Passage:
◇ ◇ ◇ ◇
Graham Finlayson


Graham Scott Finlayson was an English photojournalist who first worked for the Daily Mail and the Guardian, and later freelanced.

Life and career

Finlayson was born in Ecclesall, Yorkshire. He started work at the Southampton Echo, but after national service worked in Manchester, first for the Daily Mail and from 1959 for the Guardian.
Finlayson was generous in photographing the Hallé Orchestra.
Finlayson was able to photograph L. S. Lowry, usually uncooperative with the press, and had a particularly successful working relationship with the writer Arthur Hopcraft.
The Guardian did not restrict Finlayson to the Manchester area, instead sending him on assignments to such places as Ireland, Spain, Cyprus, Borneo, Nigeria and Indonesia.
In 1965 Finlayson left the Guardian and Manchester to freelance, basing himself in Hampshire. The timing was good, as the colour supplements of Britain's Sunday newspapers were starting up. He did well among them, and later successfully covered sports for Sports Illustrated. He also covered architecture, industry, fashion, and travel.
◇ ◇ ◇ ◇
Data to examine:

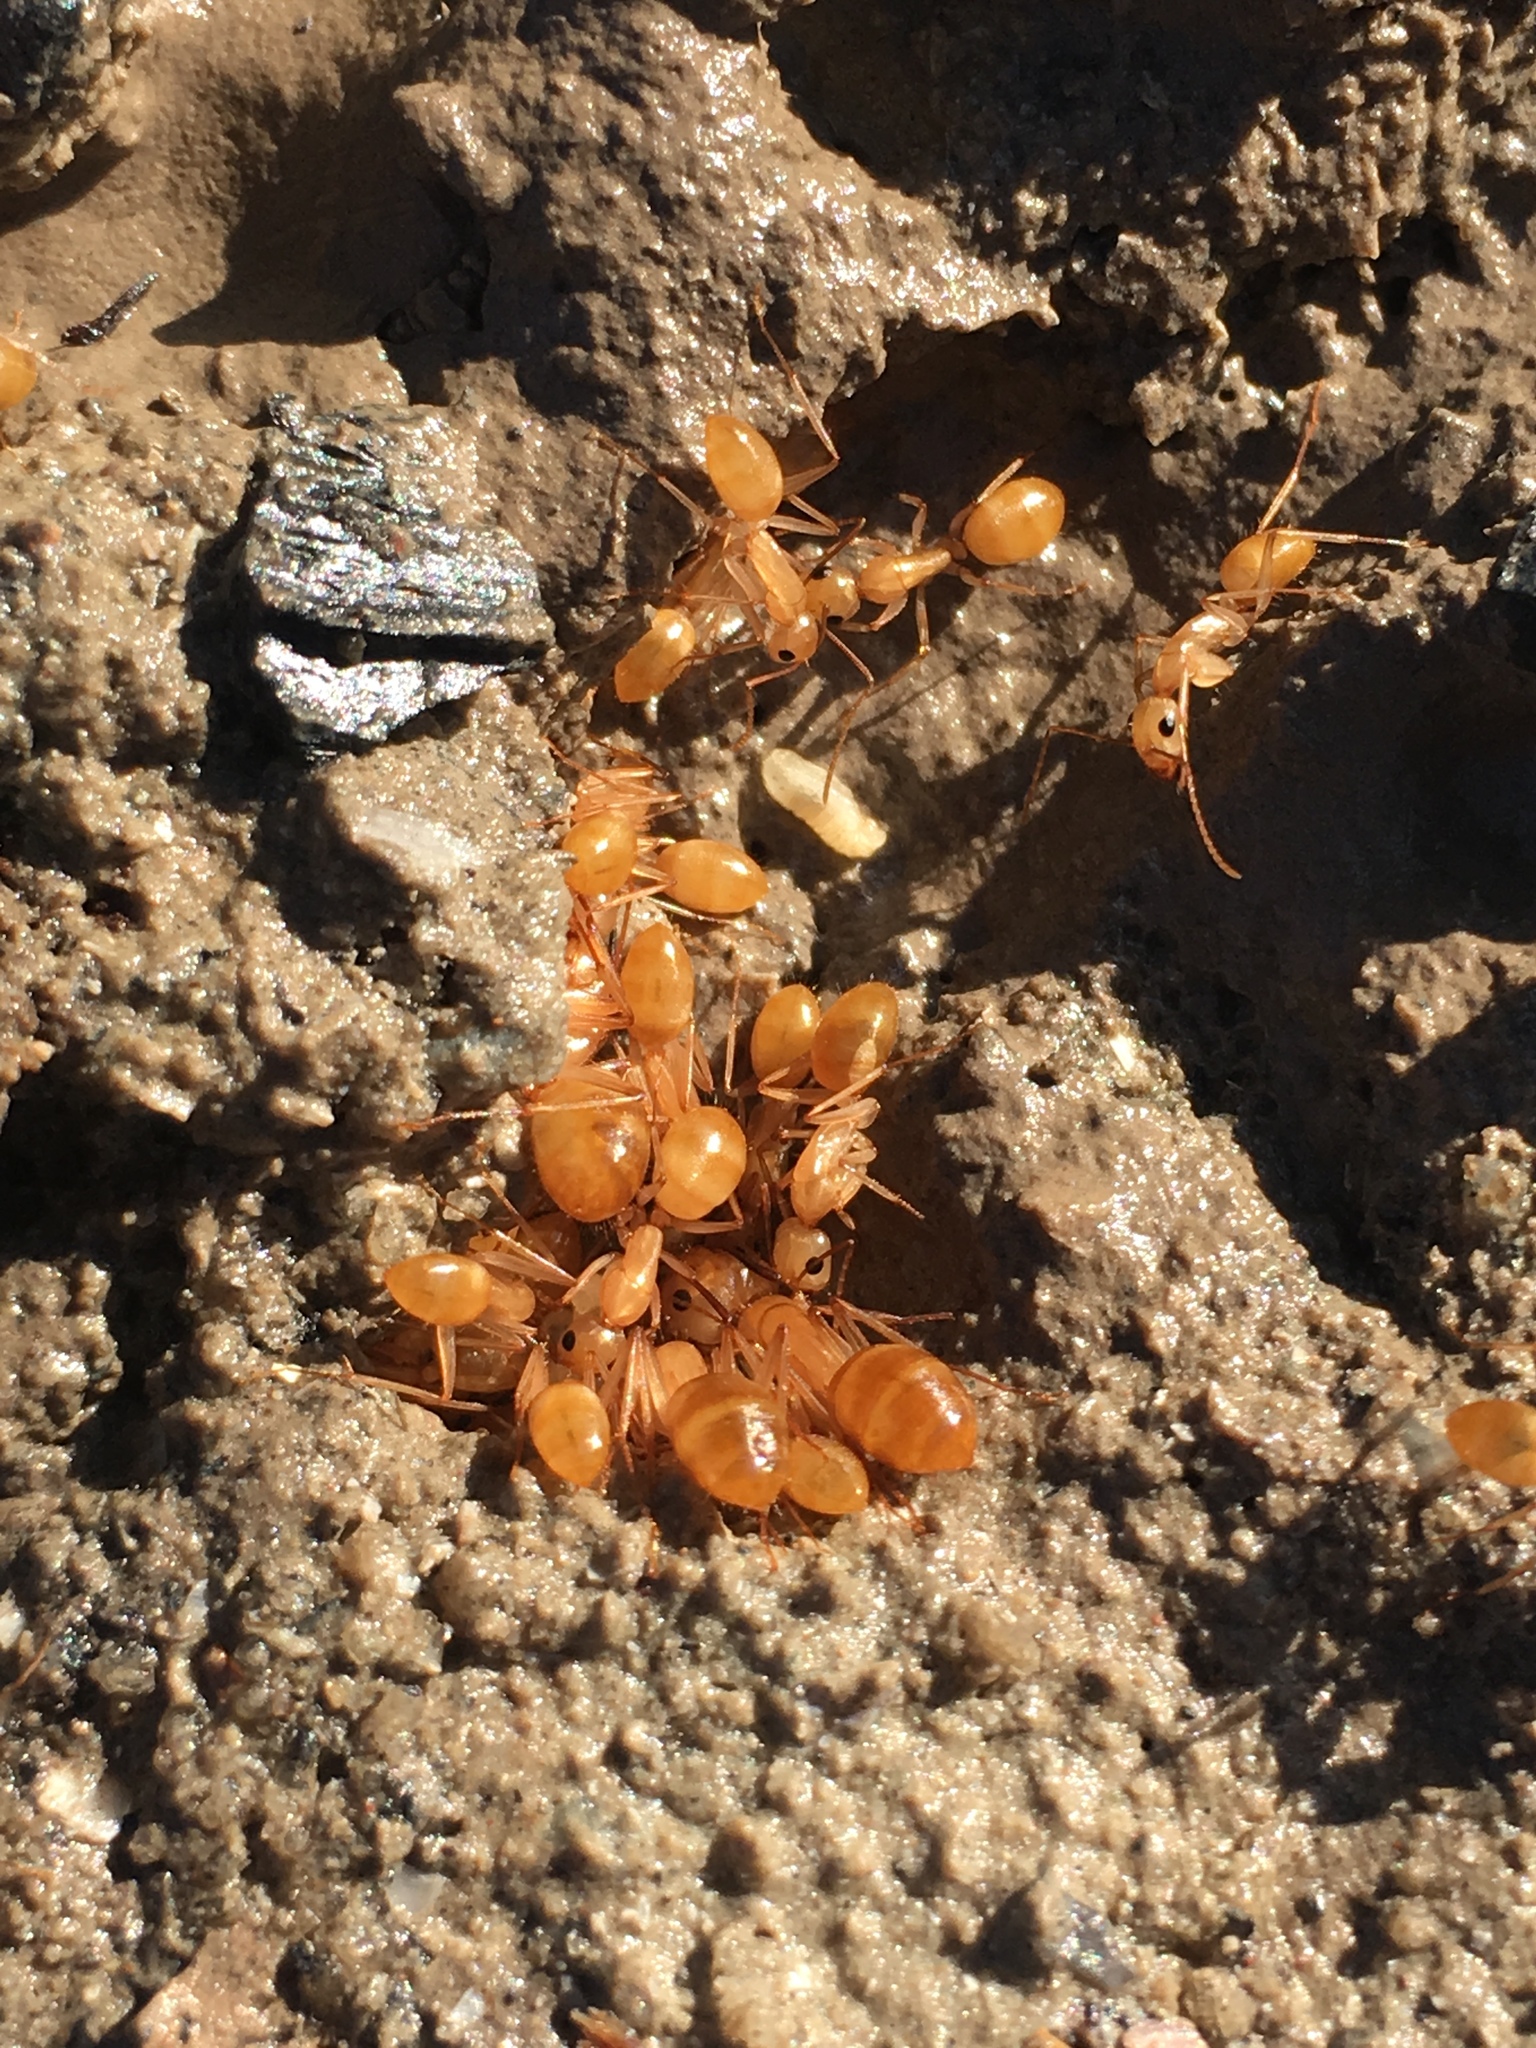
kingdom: Animalia
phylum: Arthropoda
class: Insecta
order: Hymenoptera
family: Formicidae
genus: Camponotus
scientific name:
◇ ◇ ◇ ◇
Using the information:
(a) List every place the Guardian sent Graham Finlayson on assignment, according to the Graham Finlayson passage.
(b) Carry on the Graham Finlayson passage, starting right after its last sentence.

Task answers:
(a) Ireland, Spain, Cyprus, Borneo, Nigeria, Indonesia

(b)
Toward the end of a warm obituary for Finlayson, Bob Smithies wrote that he "suffered from melancholia he was never sure of his worth, satisfied with his endeavours or convinced of his value to those who valued him"; after heart trouble in the early 1990s he gave up photography and moved with his wife to France. He died of cancer in 1999.
Even while Finlayson was still working as a photographer, his earlier work had become little remembered. Martin Harrison credits a 1983 exhibition at the Photographers' Gallery, British Photography 1955-65, with saving his work from obscurity; much later, Harrison would go on to show it in a 1998 exhibition titled The Young Meteors.